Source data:

—————

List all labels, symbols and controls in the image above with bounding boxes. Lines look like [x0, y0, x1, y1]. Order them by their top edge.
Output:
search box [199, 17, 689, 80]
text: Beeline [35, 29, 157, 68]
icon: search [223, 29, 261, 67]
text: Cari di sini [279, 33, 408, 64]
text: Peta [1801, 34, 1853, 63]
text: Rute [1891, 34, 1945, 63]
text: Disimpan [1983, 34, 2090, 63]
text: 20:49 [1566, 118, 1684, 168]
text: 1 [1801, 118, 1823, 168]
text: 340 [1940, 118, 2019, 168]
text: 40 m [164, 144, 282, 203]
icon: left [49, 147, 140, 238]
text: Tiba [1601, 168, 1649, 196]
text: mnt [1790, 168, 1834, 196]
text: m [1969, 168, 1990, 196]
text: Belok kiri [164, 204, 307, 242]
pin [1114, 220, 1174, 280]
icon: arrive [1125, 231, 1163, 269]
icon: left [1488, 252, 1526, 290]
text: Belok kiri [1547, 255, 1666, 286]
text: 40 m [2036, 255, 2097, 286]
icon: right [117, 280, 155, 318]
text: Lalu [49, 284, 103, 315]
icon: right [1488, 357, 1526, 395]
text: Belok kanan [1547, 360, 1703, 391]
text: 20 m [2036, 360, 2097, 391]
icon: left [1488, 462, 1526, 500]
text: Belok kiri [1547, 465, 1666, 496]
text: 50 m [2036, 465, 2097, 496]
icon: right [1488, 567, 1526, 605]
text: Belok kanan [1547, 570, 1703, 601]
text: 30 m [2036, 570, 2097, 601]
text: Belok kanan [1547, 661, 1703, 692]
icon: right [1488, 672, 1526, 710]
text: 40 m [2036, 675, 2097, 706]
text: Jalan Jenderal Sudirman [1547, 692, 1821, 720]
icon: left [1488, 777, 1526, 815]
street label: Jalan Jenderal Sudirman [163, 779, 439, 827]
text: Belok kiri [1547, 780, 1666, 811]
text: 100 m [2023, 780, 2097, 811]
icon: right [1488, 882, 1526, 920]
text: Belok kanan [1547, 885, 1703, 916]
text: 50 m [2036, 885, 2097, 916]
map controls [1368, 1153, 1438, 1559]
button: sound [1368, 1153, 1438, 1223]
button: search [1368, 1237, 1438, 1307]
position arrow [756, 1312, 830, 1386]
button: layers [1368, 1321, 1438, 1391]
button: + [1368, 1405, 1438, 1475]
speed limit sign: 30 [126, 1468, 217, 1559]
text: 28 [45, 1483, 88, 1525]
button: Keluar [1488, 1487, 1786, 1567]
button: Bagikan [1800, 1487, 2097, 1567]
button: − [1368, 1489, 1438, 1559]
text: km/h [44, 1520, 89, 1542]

—————

TASK ITEM =>
An exact copy of all the entries is the required answer.

EXERCISE ANSWER =>
List all labels, symbols and controls in the image above with bounding boxes. Lines look like [x0, y0, x1, y1]. Order them by their top edge.
Output:
search box [199, 17, 689, 80]
text: Beeline [35, 29, 157, 68]
icon: search [223, 29, 261, 67]
text: Cari di sini [279, 33, 408, 64]
text: Peta [1801, 34, 1853, 63]
text: Rute [1891, 34, 1945, 63]
text: Disimpan [1983, 34, 2090, 63]
text: 20:49 [1566, 118, 1684, 168]
text: 1 [1801, 118, 1823, 168]
text: 340 [1940, 118, 2019, 168]
text: 40 m [164, 144, 282, 203]
icon: left [49, 147, 140, 238]
text: Tiba [1601, 168, 1649, 196]
text: mnt [1790, 168, 1834, 196]
text: m [1969, 168, 1990, 196]
text: Belok kiri [164, 204, 307, 242]
pin [1114, 220, 1174, 280]
icon: arrive [1125, 231, 1163, 269]
icon: left [1488, 252, 1526, 290]
text: Belok kiri [1547, 255, 1666, 286]
text: 40 m [2036, 255, 2097, 286]
icon: right [117, 280, 155, 318]
text: Lalu [49, 284, 103, 315]
icon: right [1488, 357, 1526, 395]
text: Belok kanan [1547, 360, 1703, 391]
text: 20 m [2036, 360, 2097, 391]
icon: left [1488, 462, 1526, 500]
text: Belok kiri [1547, 465, 1666, 496]
text: 50 m [2036, 465, 2097, 496]
icon: right [1488, 567, 1526, 605]
text: Belok kanan [1547, 570, 1703, 601]
text: 30 m [2036, 570, 2097, 601]
text: Belok kanan [1547, 661, 1703, 692]
icon: right [1488, 672, 1526, 710]
text: 40 m [2036, 675, 2097, 706]
text: Jalan Jenderal Sudirman [1547, 692, 1821, 720]
icon: left [1488, 777, 1526, 815]
street label: Jalan Jenderal Sudirman [163, 779, 439, 827]
text: Belok kiri [1547, 780, 1666, 811]
text: 100 m [2023, 780, 2097, 811]
icon: right [1488, 882, 1526, 920]
text: Belok kanan [1547, 885, 1703, 916]
text: 50 m [2036, 885, 2097, 916]
map controls [1368, 1153, 1438, 1559]
button: sound [1368, 1153, 1438, 1223]
button: search [1368, 1237, 1438, 1307]
position arrow [756, 1312, 830, 1386]
button: layers [1368, 1321, 1438, 1391]
button: + [1368, 1405, 1438, 1475]
speed limit sign: 30 [126, 1468, 217, 1559]
text: 28 [45, 1483, 88, 1525]
button: Keluar [1488, 1487, 1786, 1567]
button: Bagikan [1800, 1487, 2097, 1567]
button: − [1368, 1489, 1438, 1559]
text: km/h [44, 1520, 89, 1542]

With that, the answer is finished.